**Data supplied:**
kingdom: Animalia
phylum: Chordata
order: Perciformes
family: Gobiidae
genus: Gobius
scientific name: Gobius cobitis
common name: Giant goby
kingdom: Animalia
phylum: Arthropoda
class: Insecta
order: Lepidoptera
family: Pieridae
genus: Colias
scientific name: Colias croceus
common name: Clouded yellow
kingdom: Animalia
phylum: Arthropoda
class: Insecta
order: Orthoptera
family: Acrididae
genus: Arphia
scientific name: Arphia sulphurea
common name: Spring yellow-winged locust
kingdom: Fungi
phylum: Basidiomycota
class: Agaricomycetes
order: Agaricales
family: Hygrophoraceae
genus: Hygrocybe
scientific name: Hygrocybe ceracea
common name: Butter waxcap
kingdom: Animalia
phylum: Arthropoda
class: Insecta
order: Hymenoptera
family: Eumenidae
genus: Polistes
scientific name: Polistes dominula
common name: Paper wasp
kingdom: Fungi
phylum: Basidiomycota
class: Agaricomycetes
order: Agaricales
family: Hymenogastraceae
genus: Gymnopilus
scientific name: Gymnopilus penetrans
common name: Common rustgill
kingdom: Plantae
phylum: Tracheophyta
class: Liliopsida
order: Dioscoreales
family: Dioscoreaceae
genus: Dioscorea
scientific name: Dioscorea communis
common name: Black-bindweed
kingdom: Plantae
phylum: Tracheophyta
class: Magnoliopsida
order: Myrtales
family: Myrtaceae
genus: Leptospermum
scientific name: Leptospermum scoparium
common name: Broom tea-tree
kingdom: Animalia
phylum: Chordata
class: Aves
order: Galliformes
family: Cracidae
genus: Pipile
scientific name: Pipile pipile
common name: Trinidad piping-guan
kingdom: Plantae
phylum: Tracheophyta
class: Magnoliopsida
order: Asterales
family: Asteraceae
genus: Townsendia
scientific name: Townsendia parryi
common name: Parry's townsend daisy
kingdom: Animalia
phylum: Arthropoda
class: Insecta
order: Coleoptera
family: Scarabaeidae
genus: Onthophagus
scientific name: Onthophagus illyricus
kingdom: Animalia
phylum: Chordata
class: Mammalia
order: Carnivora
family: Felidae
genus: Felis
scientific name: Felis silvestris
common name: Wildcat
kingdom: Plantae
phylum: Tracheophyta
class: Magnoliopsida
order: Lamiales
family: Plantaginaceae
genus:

**What you have to do:** Reproduce every line of the records above word for word, keeping the original order.

**The completed task:**
kingdom: Animalia
phylum: Chordata
order: Perciformes
family: Gobiidae
genus: Gobius
scientific name: Gobius cobitis
common name: Giant goby
kingdom: Animalia
phylum: Arthropoda
class: Insecta
order: Lepidoptera
family: Pieridae
genus: Colias
scientific name: Colias croceus
common name: Clouded yellow
kingdom: Animalia
phylum: Arthropoda
class: Insecta
order: Orthoptera
family: Acrididae
genus: Arphia
scientific name: Arphia sulphurea
common name: Spring yellow-winged locust
kingdom: Fungi
phylum: Basidiomycota
class: Agaricomycetes
order: Agaricales
family: Hygrophoraceae
genus: Hygrocybe
scientific name: Hygrocybe ceracea
common name: Butter waxcap
kingdom: Animalia
phylum: Arthropoda
class: Insecta
order: Hymenoptera
family: Eumenidae
genus: Polistes
scientific name: Polistes dominula
common name: Paper wasp
kingdom: Fungi
phylum: Basidiomycota
class: Agaricomycetes
order: Agaricales
family: Hymenogastraceae
genus: Gymnopilus
scientific name: Gymnopilus penetrans
common name: Common rustgill
kingdom: Plantae
phylum: Tracheophyta
class: Liliopsida
order: Dioscoreales
family: Dioscoreaceae
genus: Dioscorea
scientific name: Dioscorea communis
common name: Black-bindweed
kingdom: Plantae
phylum: Tracheophyta
class: Magnoliopsida
order: Myrtales
family: Myrtaceae
genus: Leptospermum
scientific name: Leptospermum scoparium
common name: Broom tea-tree
kingdom: Animalia
phylum: Chordata
class: Aves
order: Galliformes
family: Cracidae
genus: Pipile
scientific name: Pipile pipile
common name: Trinidad piping-guan
kingdom: Plantae
phylum: Tracheophyta
class: Magnoliopsida
order: Asterales
family: Asteraceae
genus: Townsendia
scientific name: Townsendia parryi
common name: Parry's townsend daisy
kingdom: Animalia
phylum: Arthropoda
class: Insecta
order: Coleoptera
family: Scarabaeidae
genus: Onthophagus
scientific name: Onthophagus illyricus
kingdom: Animalia
phylum: Chordata
class: Mammalia
order: Carnivora
family: Felidae
genus: Felis
scientific name: Felis silvestris
common name: Wildcat
kingdom: Plantae
phylum: Tracheophyta
class: Magnoliopsida
order: Lamiales
family: Plantaginaceae
genus:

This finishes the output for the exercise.